▶ What the task asks: Reading through the lines below, count those that include the string "Region"; the answer is that number and nothing else.

# # # #

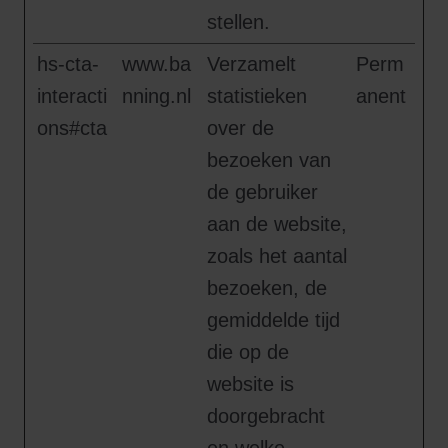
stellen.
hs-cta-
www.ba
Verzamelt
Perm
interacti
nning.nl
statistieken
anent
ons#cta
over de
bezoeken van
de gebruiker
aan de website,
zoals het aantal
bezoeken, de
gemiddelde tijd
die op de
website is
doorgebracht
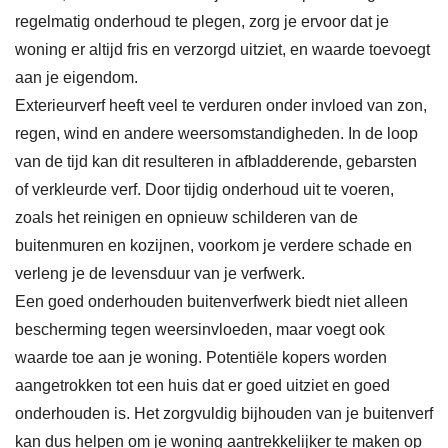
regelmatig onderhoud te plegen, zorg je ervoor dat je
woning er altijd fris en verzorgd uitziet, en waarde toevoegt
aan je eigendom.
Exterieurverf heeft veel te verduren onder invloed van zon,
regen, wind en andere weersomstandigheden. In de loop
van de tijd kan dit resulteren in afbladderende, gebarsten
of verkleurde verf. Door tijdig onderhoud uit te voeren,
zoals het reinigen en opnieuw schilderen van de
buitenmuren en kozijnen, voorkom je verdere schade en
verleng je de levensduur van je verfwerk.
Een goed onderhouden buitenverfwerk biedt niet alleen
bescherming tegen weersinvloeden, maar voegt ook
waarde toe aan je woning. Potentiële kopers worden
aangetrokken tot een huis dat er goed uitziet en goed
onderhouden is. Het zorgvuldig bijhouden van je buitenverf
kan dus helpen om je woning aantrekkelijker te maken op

# # # #

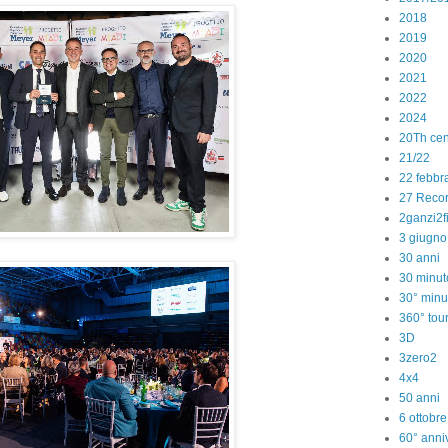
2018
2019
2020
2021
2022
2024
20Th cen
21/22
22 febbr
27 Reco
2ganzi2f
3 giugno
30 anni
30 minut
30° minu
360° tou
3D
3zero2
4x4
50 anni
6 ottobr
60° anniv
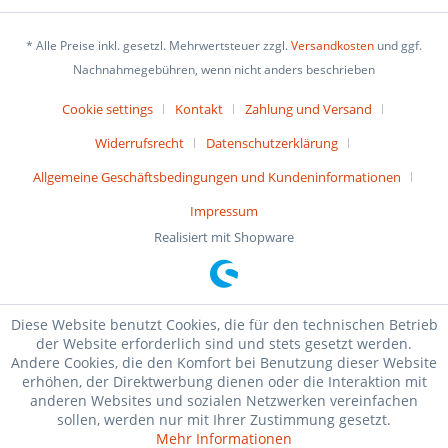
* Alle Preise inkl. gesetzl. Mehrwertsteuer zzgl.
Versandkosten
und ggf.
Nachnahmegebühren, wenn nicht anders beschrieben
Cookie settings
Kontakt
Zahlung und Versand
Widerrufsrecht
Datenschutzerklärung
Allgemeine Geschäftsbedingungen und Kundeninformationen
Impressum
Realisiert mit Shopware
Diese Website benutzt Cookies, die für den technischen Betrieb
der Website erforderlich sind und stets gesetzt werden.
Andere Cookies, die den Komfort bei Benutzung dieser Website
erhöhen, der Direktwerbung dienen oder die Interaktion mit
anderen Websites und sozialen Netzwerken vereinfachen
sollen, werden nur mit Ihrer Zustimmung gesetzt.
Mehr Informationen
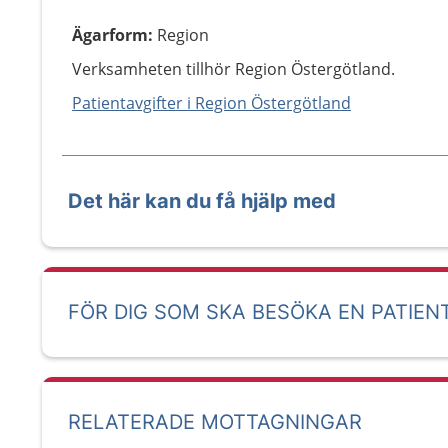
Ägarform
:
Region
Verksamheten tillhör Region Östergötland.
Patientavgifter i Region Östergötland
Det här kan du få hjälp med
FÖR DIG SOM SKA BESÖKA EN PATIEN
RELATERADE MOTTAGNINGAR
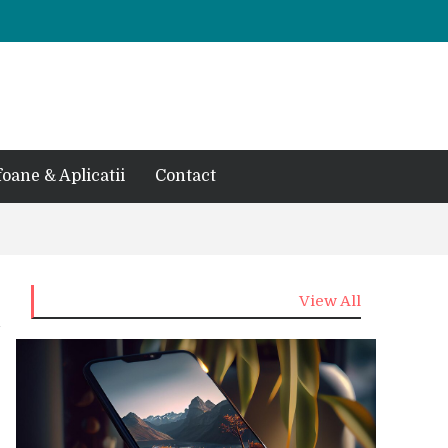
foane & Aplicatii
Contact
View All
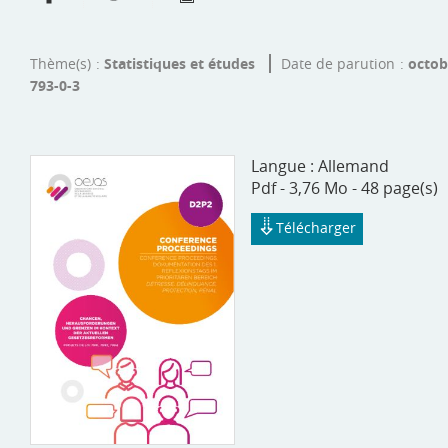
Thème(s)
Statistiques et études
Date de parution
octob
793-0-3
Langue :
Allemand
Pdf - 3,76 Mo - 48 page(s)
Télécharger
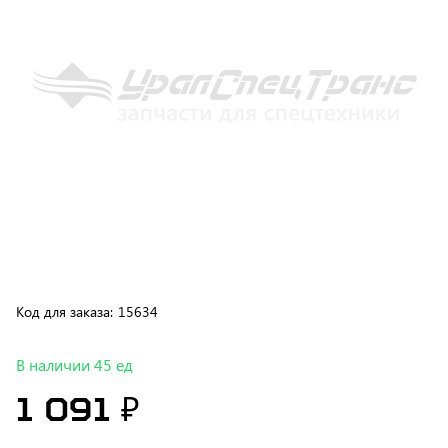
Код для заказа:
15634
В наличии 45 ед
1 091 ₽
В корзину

# # # #

▶ Output below: 3